【怨念・呪術話】猫が守っている【#恐怖体験】【#怖い話】【#夏のホラー冬のホラー】

笑えるというか何というか・・・。

自分は小さい頃から怖い話を読んだり聞いたりするのは苦手で、でもなんかそういうのが気になって、「くやしい・・・でも読んじゃうッ→止めときゃよかった・・・」の繰り返しだった。
成人してからムラサキカガミの話が嘘っぱちだったwのが分かって、やっと読みものとして楽しめるようになったクチ。
夜中に鏡見るのも風呂入るのも平気になったし、怖い映画見た後にやたら背後や窓やドアが気になることもなくなったしな!
もちろん零感なので、生まれてこのかたオカルトな体験も全く無かった。
しかしつい最近の話。
会社の同僚にいわゆる見える人がいて、その人の占いがよく当たる!と評判になっていた。
占いといっても特に何かするわけではないんだけど、なんでか色々と言い当てられてしまうらしい。
タダで見てくれるんだしやってもらったらどうかと勧められたんだけど、スピリチュアルとかそっち系には興味が無かったので、なんだかんだ理由を付けて断っていた。
興味本位で休憩時間中にワーワー囲まれてるのも見てて気の毒だったし。

そんなある日、偶然休憩室でその人(便宜上「見える人」と呼ぶ)と二人きりになった時のこと。
見える人がこっちを見たとたん、まさにこの顔( ゚д゚ )になって、飲んでたコーヒー吹きそうになってむせまくった。
物凄い勢いで咳き込んでるから、「だ、大丈夫ですか?」と慌てて声かけて、背中叩いたりさすったりした。
しばらくすると見える人は、「すみません、ありがとうございます・・・」と落ち着いたようだったので、自分も座ってお昼ご飯広げた。
で、お弁当食べ始めたら見える人が、「ちょっとお話があるんですがいいですか?」と真剣な顔で聞いてくる。
「いきなりこんな事言うのも失礼だとは思うんですが、伝えておいた方がいいと思いまして」おめーの顔が変だったとか、服に穴が開いてるからコーヒー吹いたんだよとか言われるんか、と身構えたけど、そうじゃなかった。
「小さい頃から今まで猫を飼ってらっしゃいましたよね?」

「?ええ、そうですけど」

正直、猫好きだとか昔猫飼ってたってのは周りに話しまくってたから、まあ知れ渡っててもおかしくないよなーと思った。

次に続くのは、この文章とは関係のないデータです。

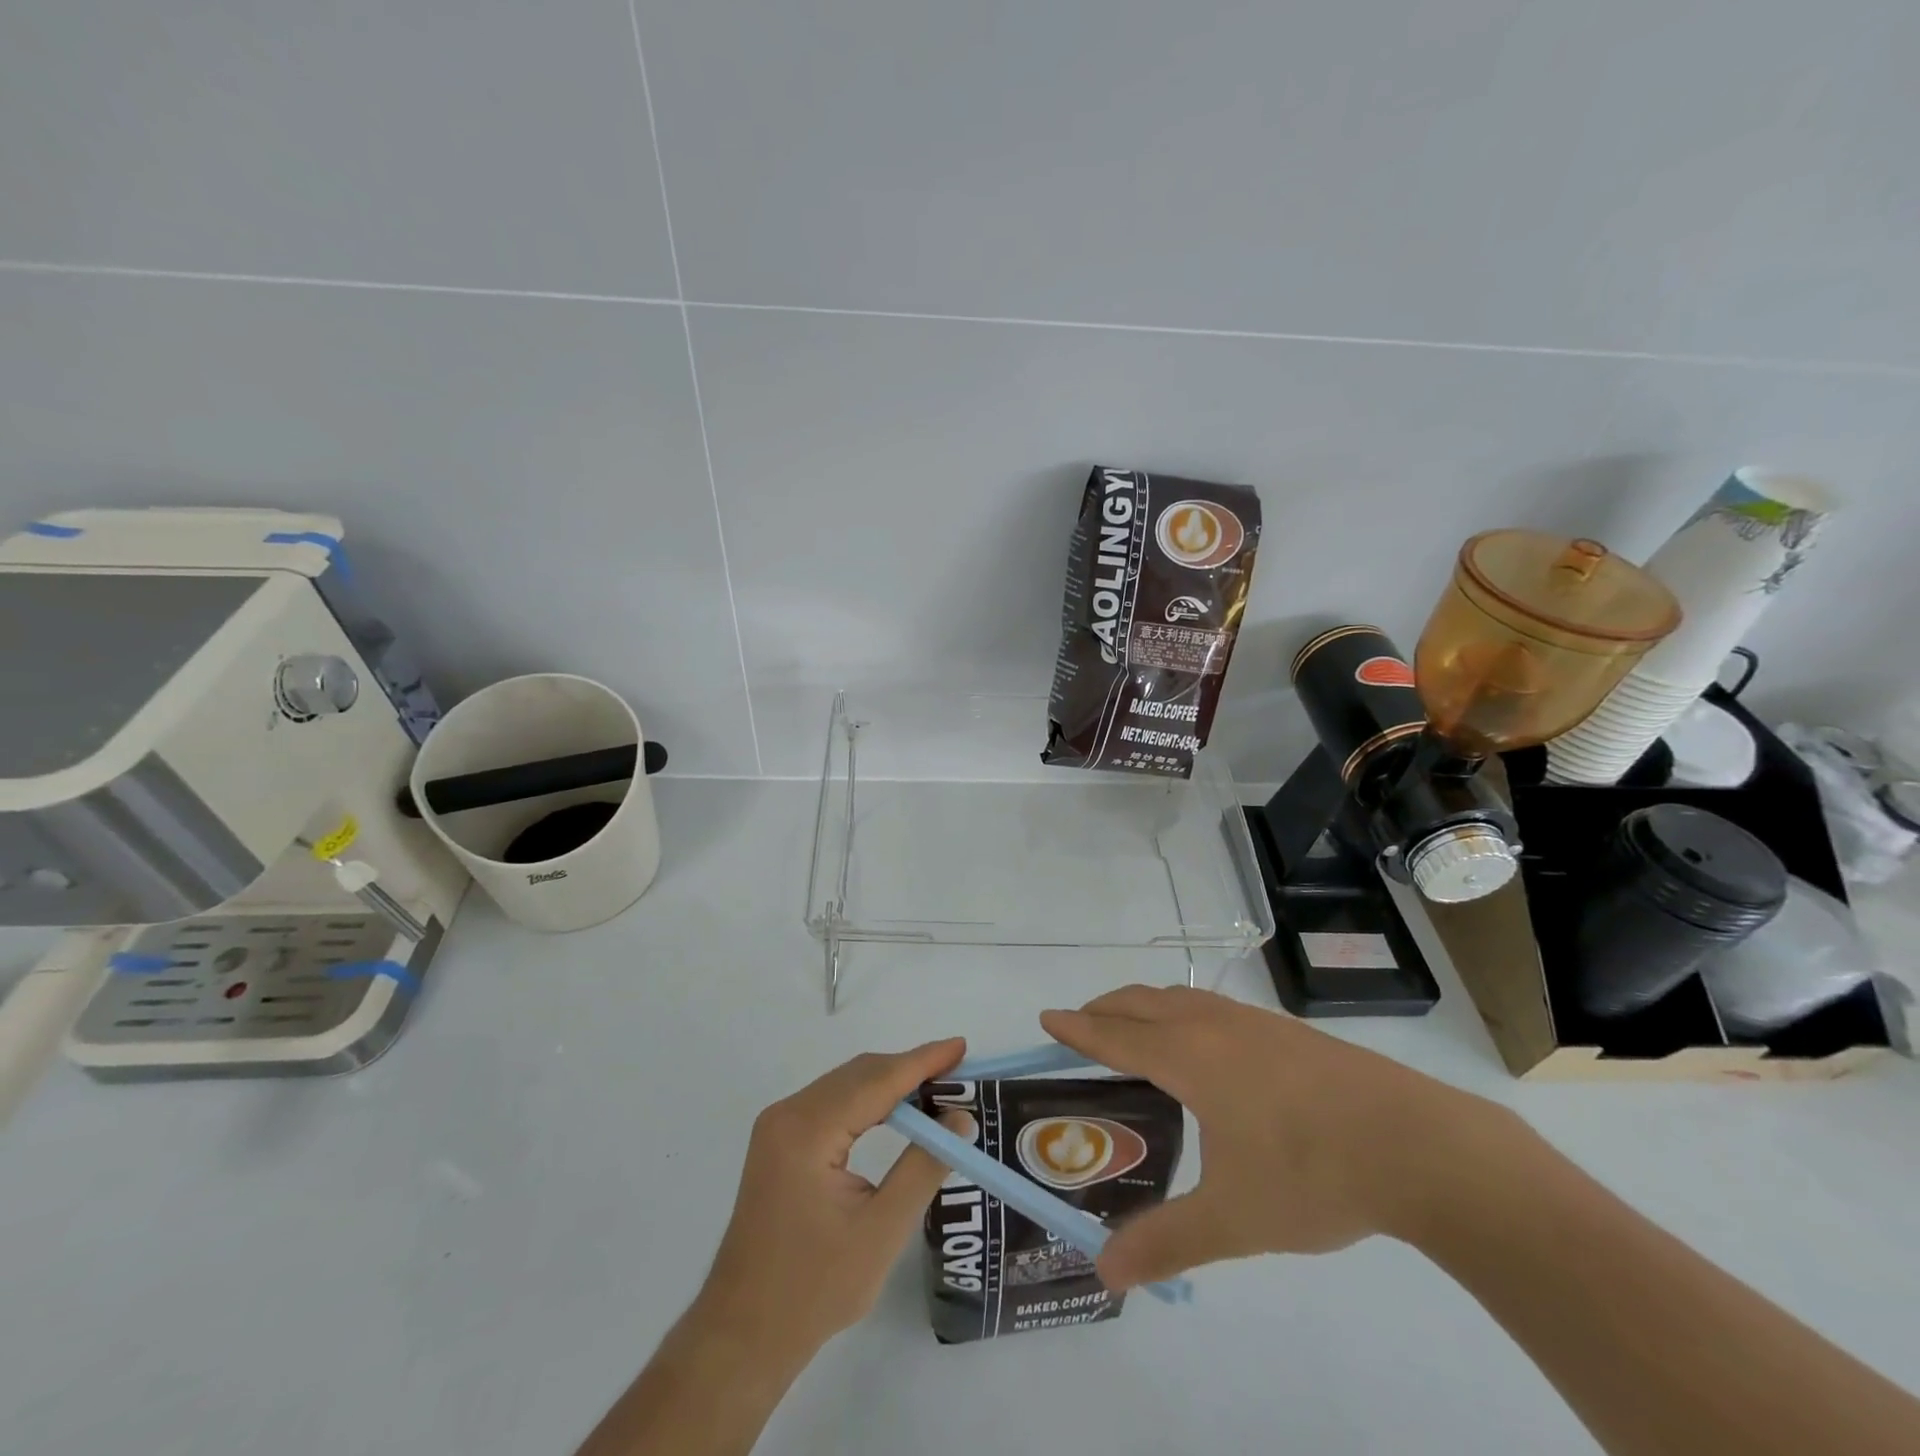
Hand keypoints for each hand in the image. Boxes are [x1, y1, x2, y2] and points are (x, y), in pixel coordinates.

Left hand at [694, 1038, 968, 1363]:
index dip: (922, 1061)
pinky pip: (833, 1103)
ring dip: (891, 1083)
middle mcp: (788, 1114)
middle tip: (958, 1072)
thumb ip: (923, 1167)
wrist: (743, 1333)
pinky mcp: (780, 1141)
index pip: (876, 1080)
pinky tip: (897, 1112)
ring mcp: (779, 1126)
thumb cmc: (814, 1289)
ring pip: (846, 1085)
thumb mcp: (881, 1231)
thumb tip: (962, 1119)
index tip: (961, 1046)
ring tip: (938, 1088)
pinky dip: (869, 1100)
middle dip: (909, 1069)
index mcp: (807, 1131)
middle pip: (859, 1074)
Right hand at [1040, 986, 1507, 1290]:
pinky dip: (1184, 1013)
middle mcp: (1213, 1026)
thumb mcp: (1234, 1218)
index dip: (1077, 1028)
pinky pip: (1213, 1007)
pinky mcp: (1288, 1031)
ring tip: (1136, 1032)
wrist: (1420, 1146)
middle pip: (1142, 1002)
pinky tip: (1207, 1047)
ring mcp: (1254, 1022)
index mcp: (1189, 1057)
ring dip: (1145, 1006)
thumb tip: (1105, 1273)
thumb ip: (1166, 1242)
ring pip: (1181, 998)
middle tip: (1082, 1026)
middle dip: (1105, 1009)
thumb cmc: (1312, 1173)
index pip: (1115, 1035)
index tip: (1047, 1017)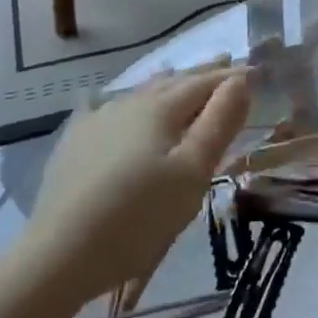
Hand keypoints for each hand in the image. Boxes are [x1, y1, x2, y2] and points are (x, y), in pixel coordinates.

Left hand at [15, 69, 250, 305]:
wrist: (60, 255)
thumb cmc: (140, 216)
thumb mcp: (193, 171)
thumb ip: (220, 122)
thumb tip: (241, 80)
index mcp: (161, 108)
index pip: (205, 82)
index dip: (232, 76)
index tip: (256, 72)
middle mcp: (128, 103)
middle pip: (173, 81)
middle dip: (202, 73)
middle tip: (225, 62)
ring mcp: (96, 121)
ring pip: (140, 92)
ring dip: (167, 84)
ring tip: (180, 77)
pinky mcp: (74, 144)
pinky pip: (106, 109)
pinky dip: (127, 102)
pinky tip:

が、「そのうち亡くなってる猫ちゃんて、サバトラのオスと、シャム猫っぽい雑種がオスメス一匹ずつですよね」

「えっ」

流石に猫の模様やら種類までは話した覚えがないし、そもそも写真やらを見せた覚えもない。
まさに「なにそれこわい」状態。
「あの・・・非常に言いにくいんですけど・・・その三匹が(‘A`)さんのマフラーみたいになってます」

今度はこっちが茶を吹きそうになった。
確かに小さい頃から猫を首にかけて、「生きてる毛皮のマフラー!」とか言って遊んでた(念のために言うと、猫は嫌がってなかった)し、腹のプニプニ加減や毛のモフモフ具合が首の後ろに当たるのがくすぐったくも気持ちいいので、それ以降の猫も余さずマフラーの犠牲になっていたのだが・・・。
「それってずっとですか・・・?」

「たぶんずっとだと思います・・・肩こりとか酷くありませんか?」

「ガッチガチですね・・・まあ常時猫三匹も乗せてりゃ肩も凝りますよね」

「でもその子達が鉄壁でガードしてくれてるので、いわゆるあなたの知らない世界的な体験は、今後も一切ないのは間違いないはずです。あとは悪徳商法とか、悪い人にも引っかかりにくいと思います。ちょっと羨ましいです・・・」

「はあ・・・」

「ただ・・・」

ここで言いにくそうに口ごもる見える人。
「ここまで来たらもう全部言っちゃって下さい。そっちの方がスッキリしますし」と促したとこ「では言いますね。その子たちが気に入った人とでないと、お付き合いすら出来ないと思います・・・」

最後に最大級の地雷を残して行かれました。
なるほど年齢=恋人いない歴なのはそういう理由だったんですね分かります。
ガードがきつすぎるのも問題だと思いつつ、でも死んでからも憑いててくれるなんて、ある意味飼い主冥利に尽きるなとも思いつつ、今日も四代目の猫を可愛がっています。
今後良い出会いがあるかどうかは猫のみぞ知るって感じでしょうかね・・・。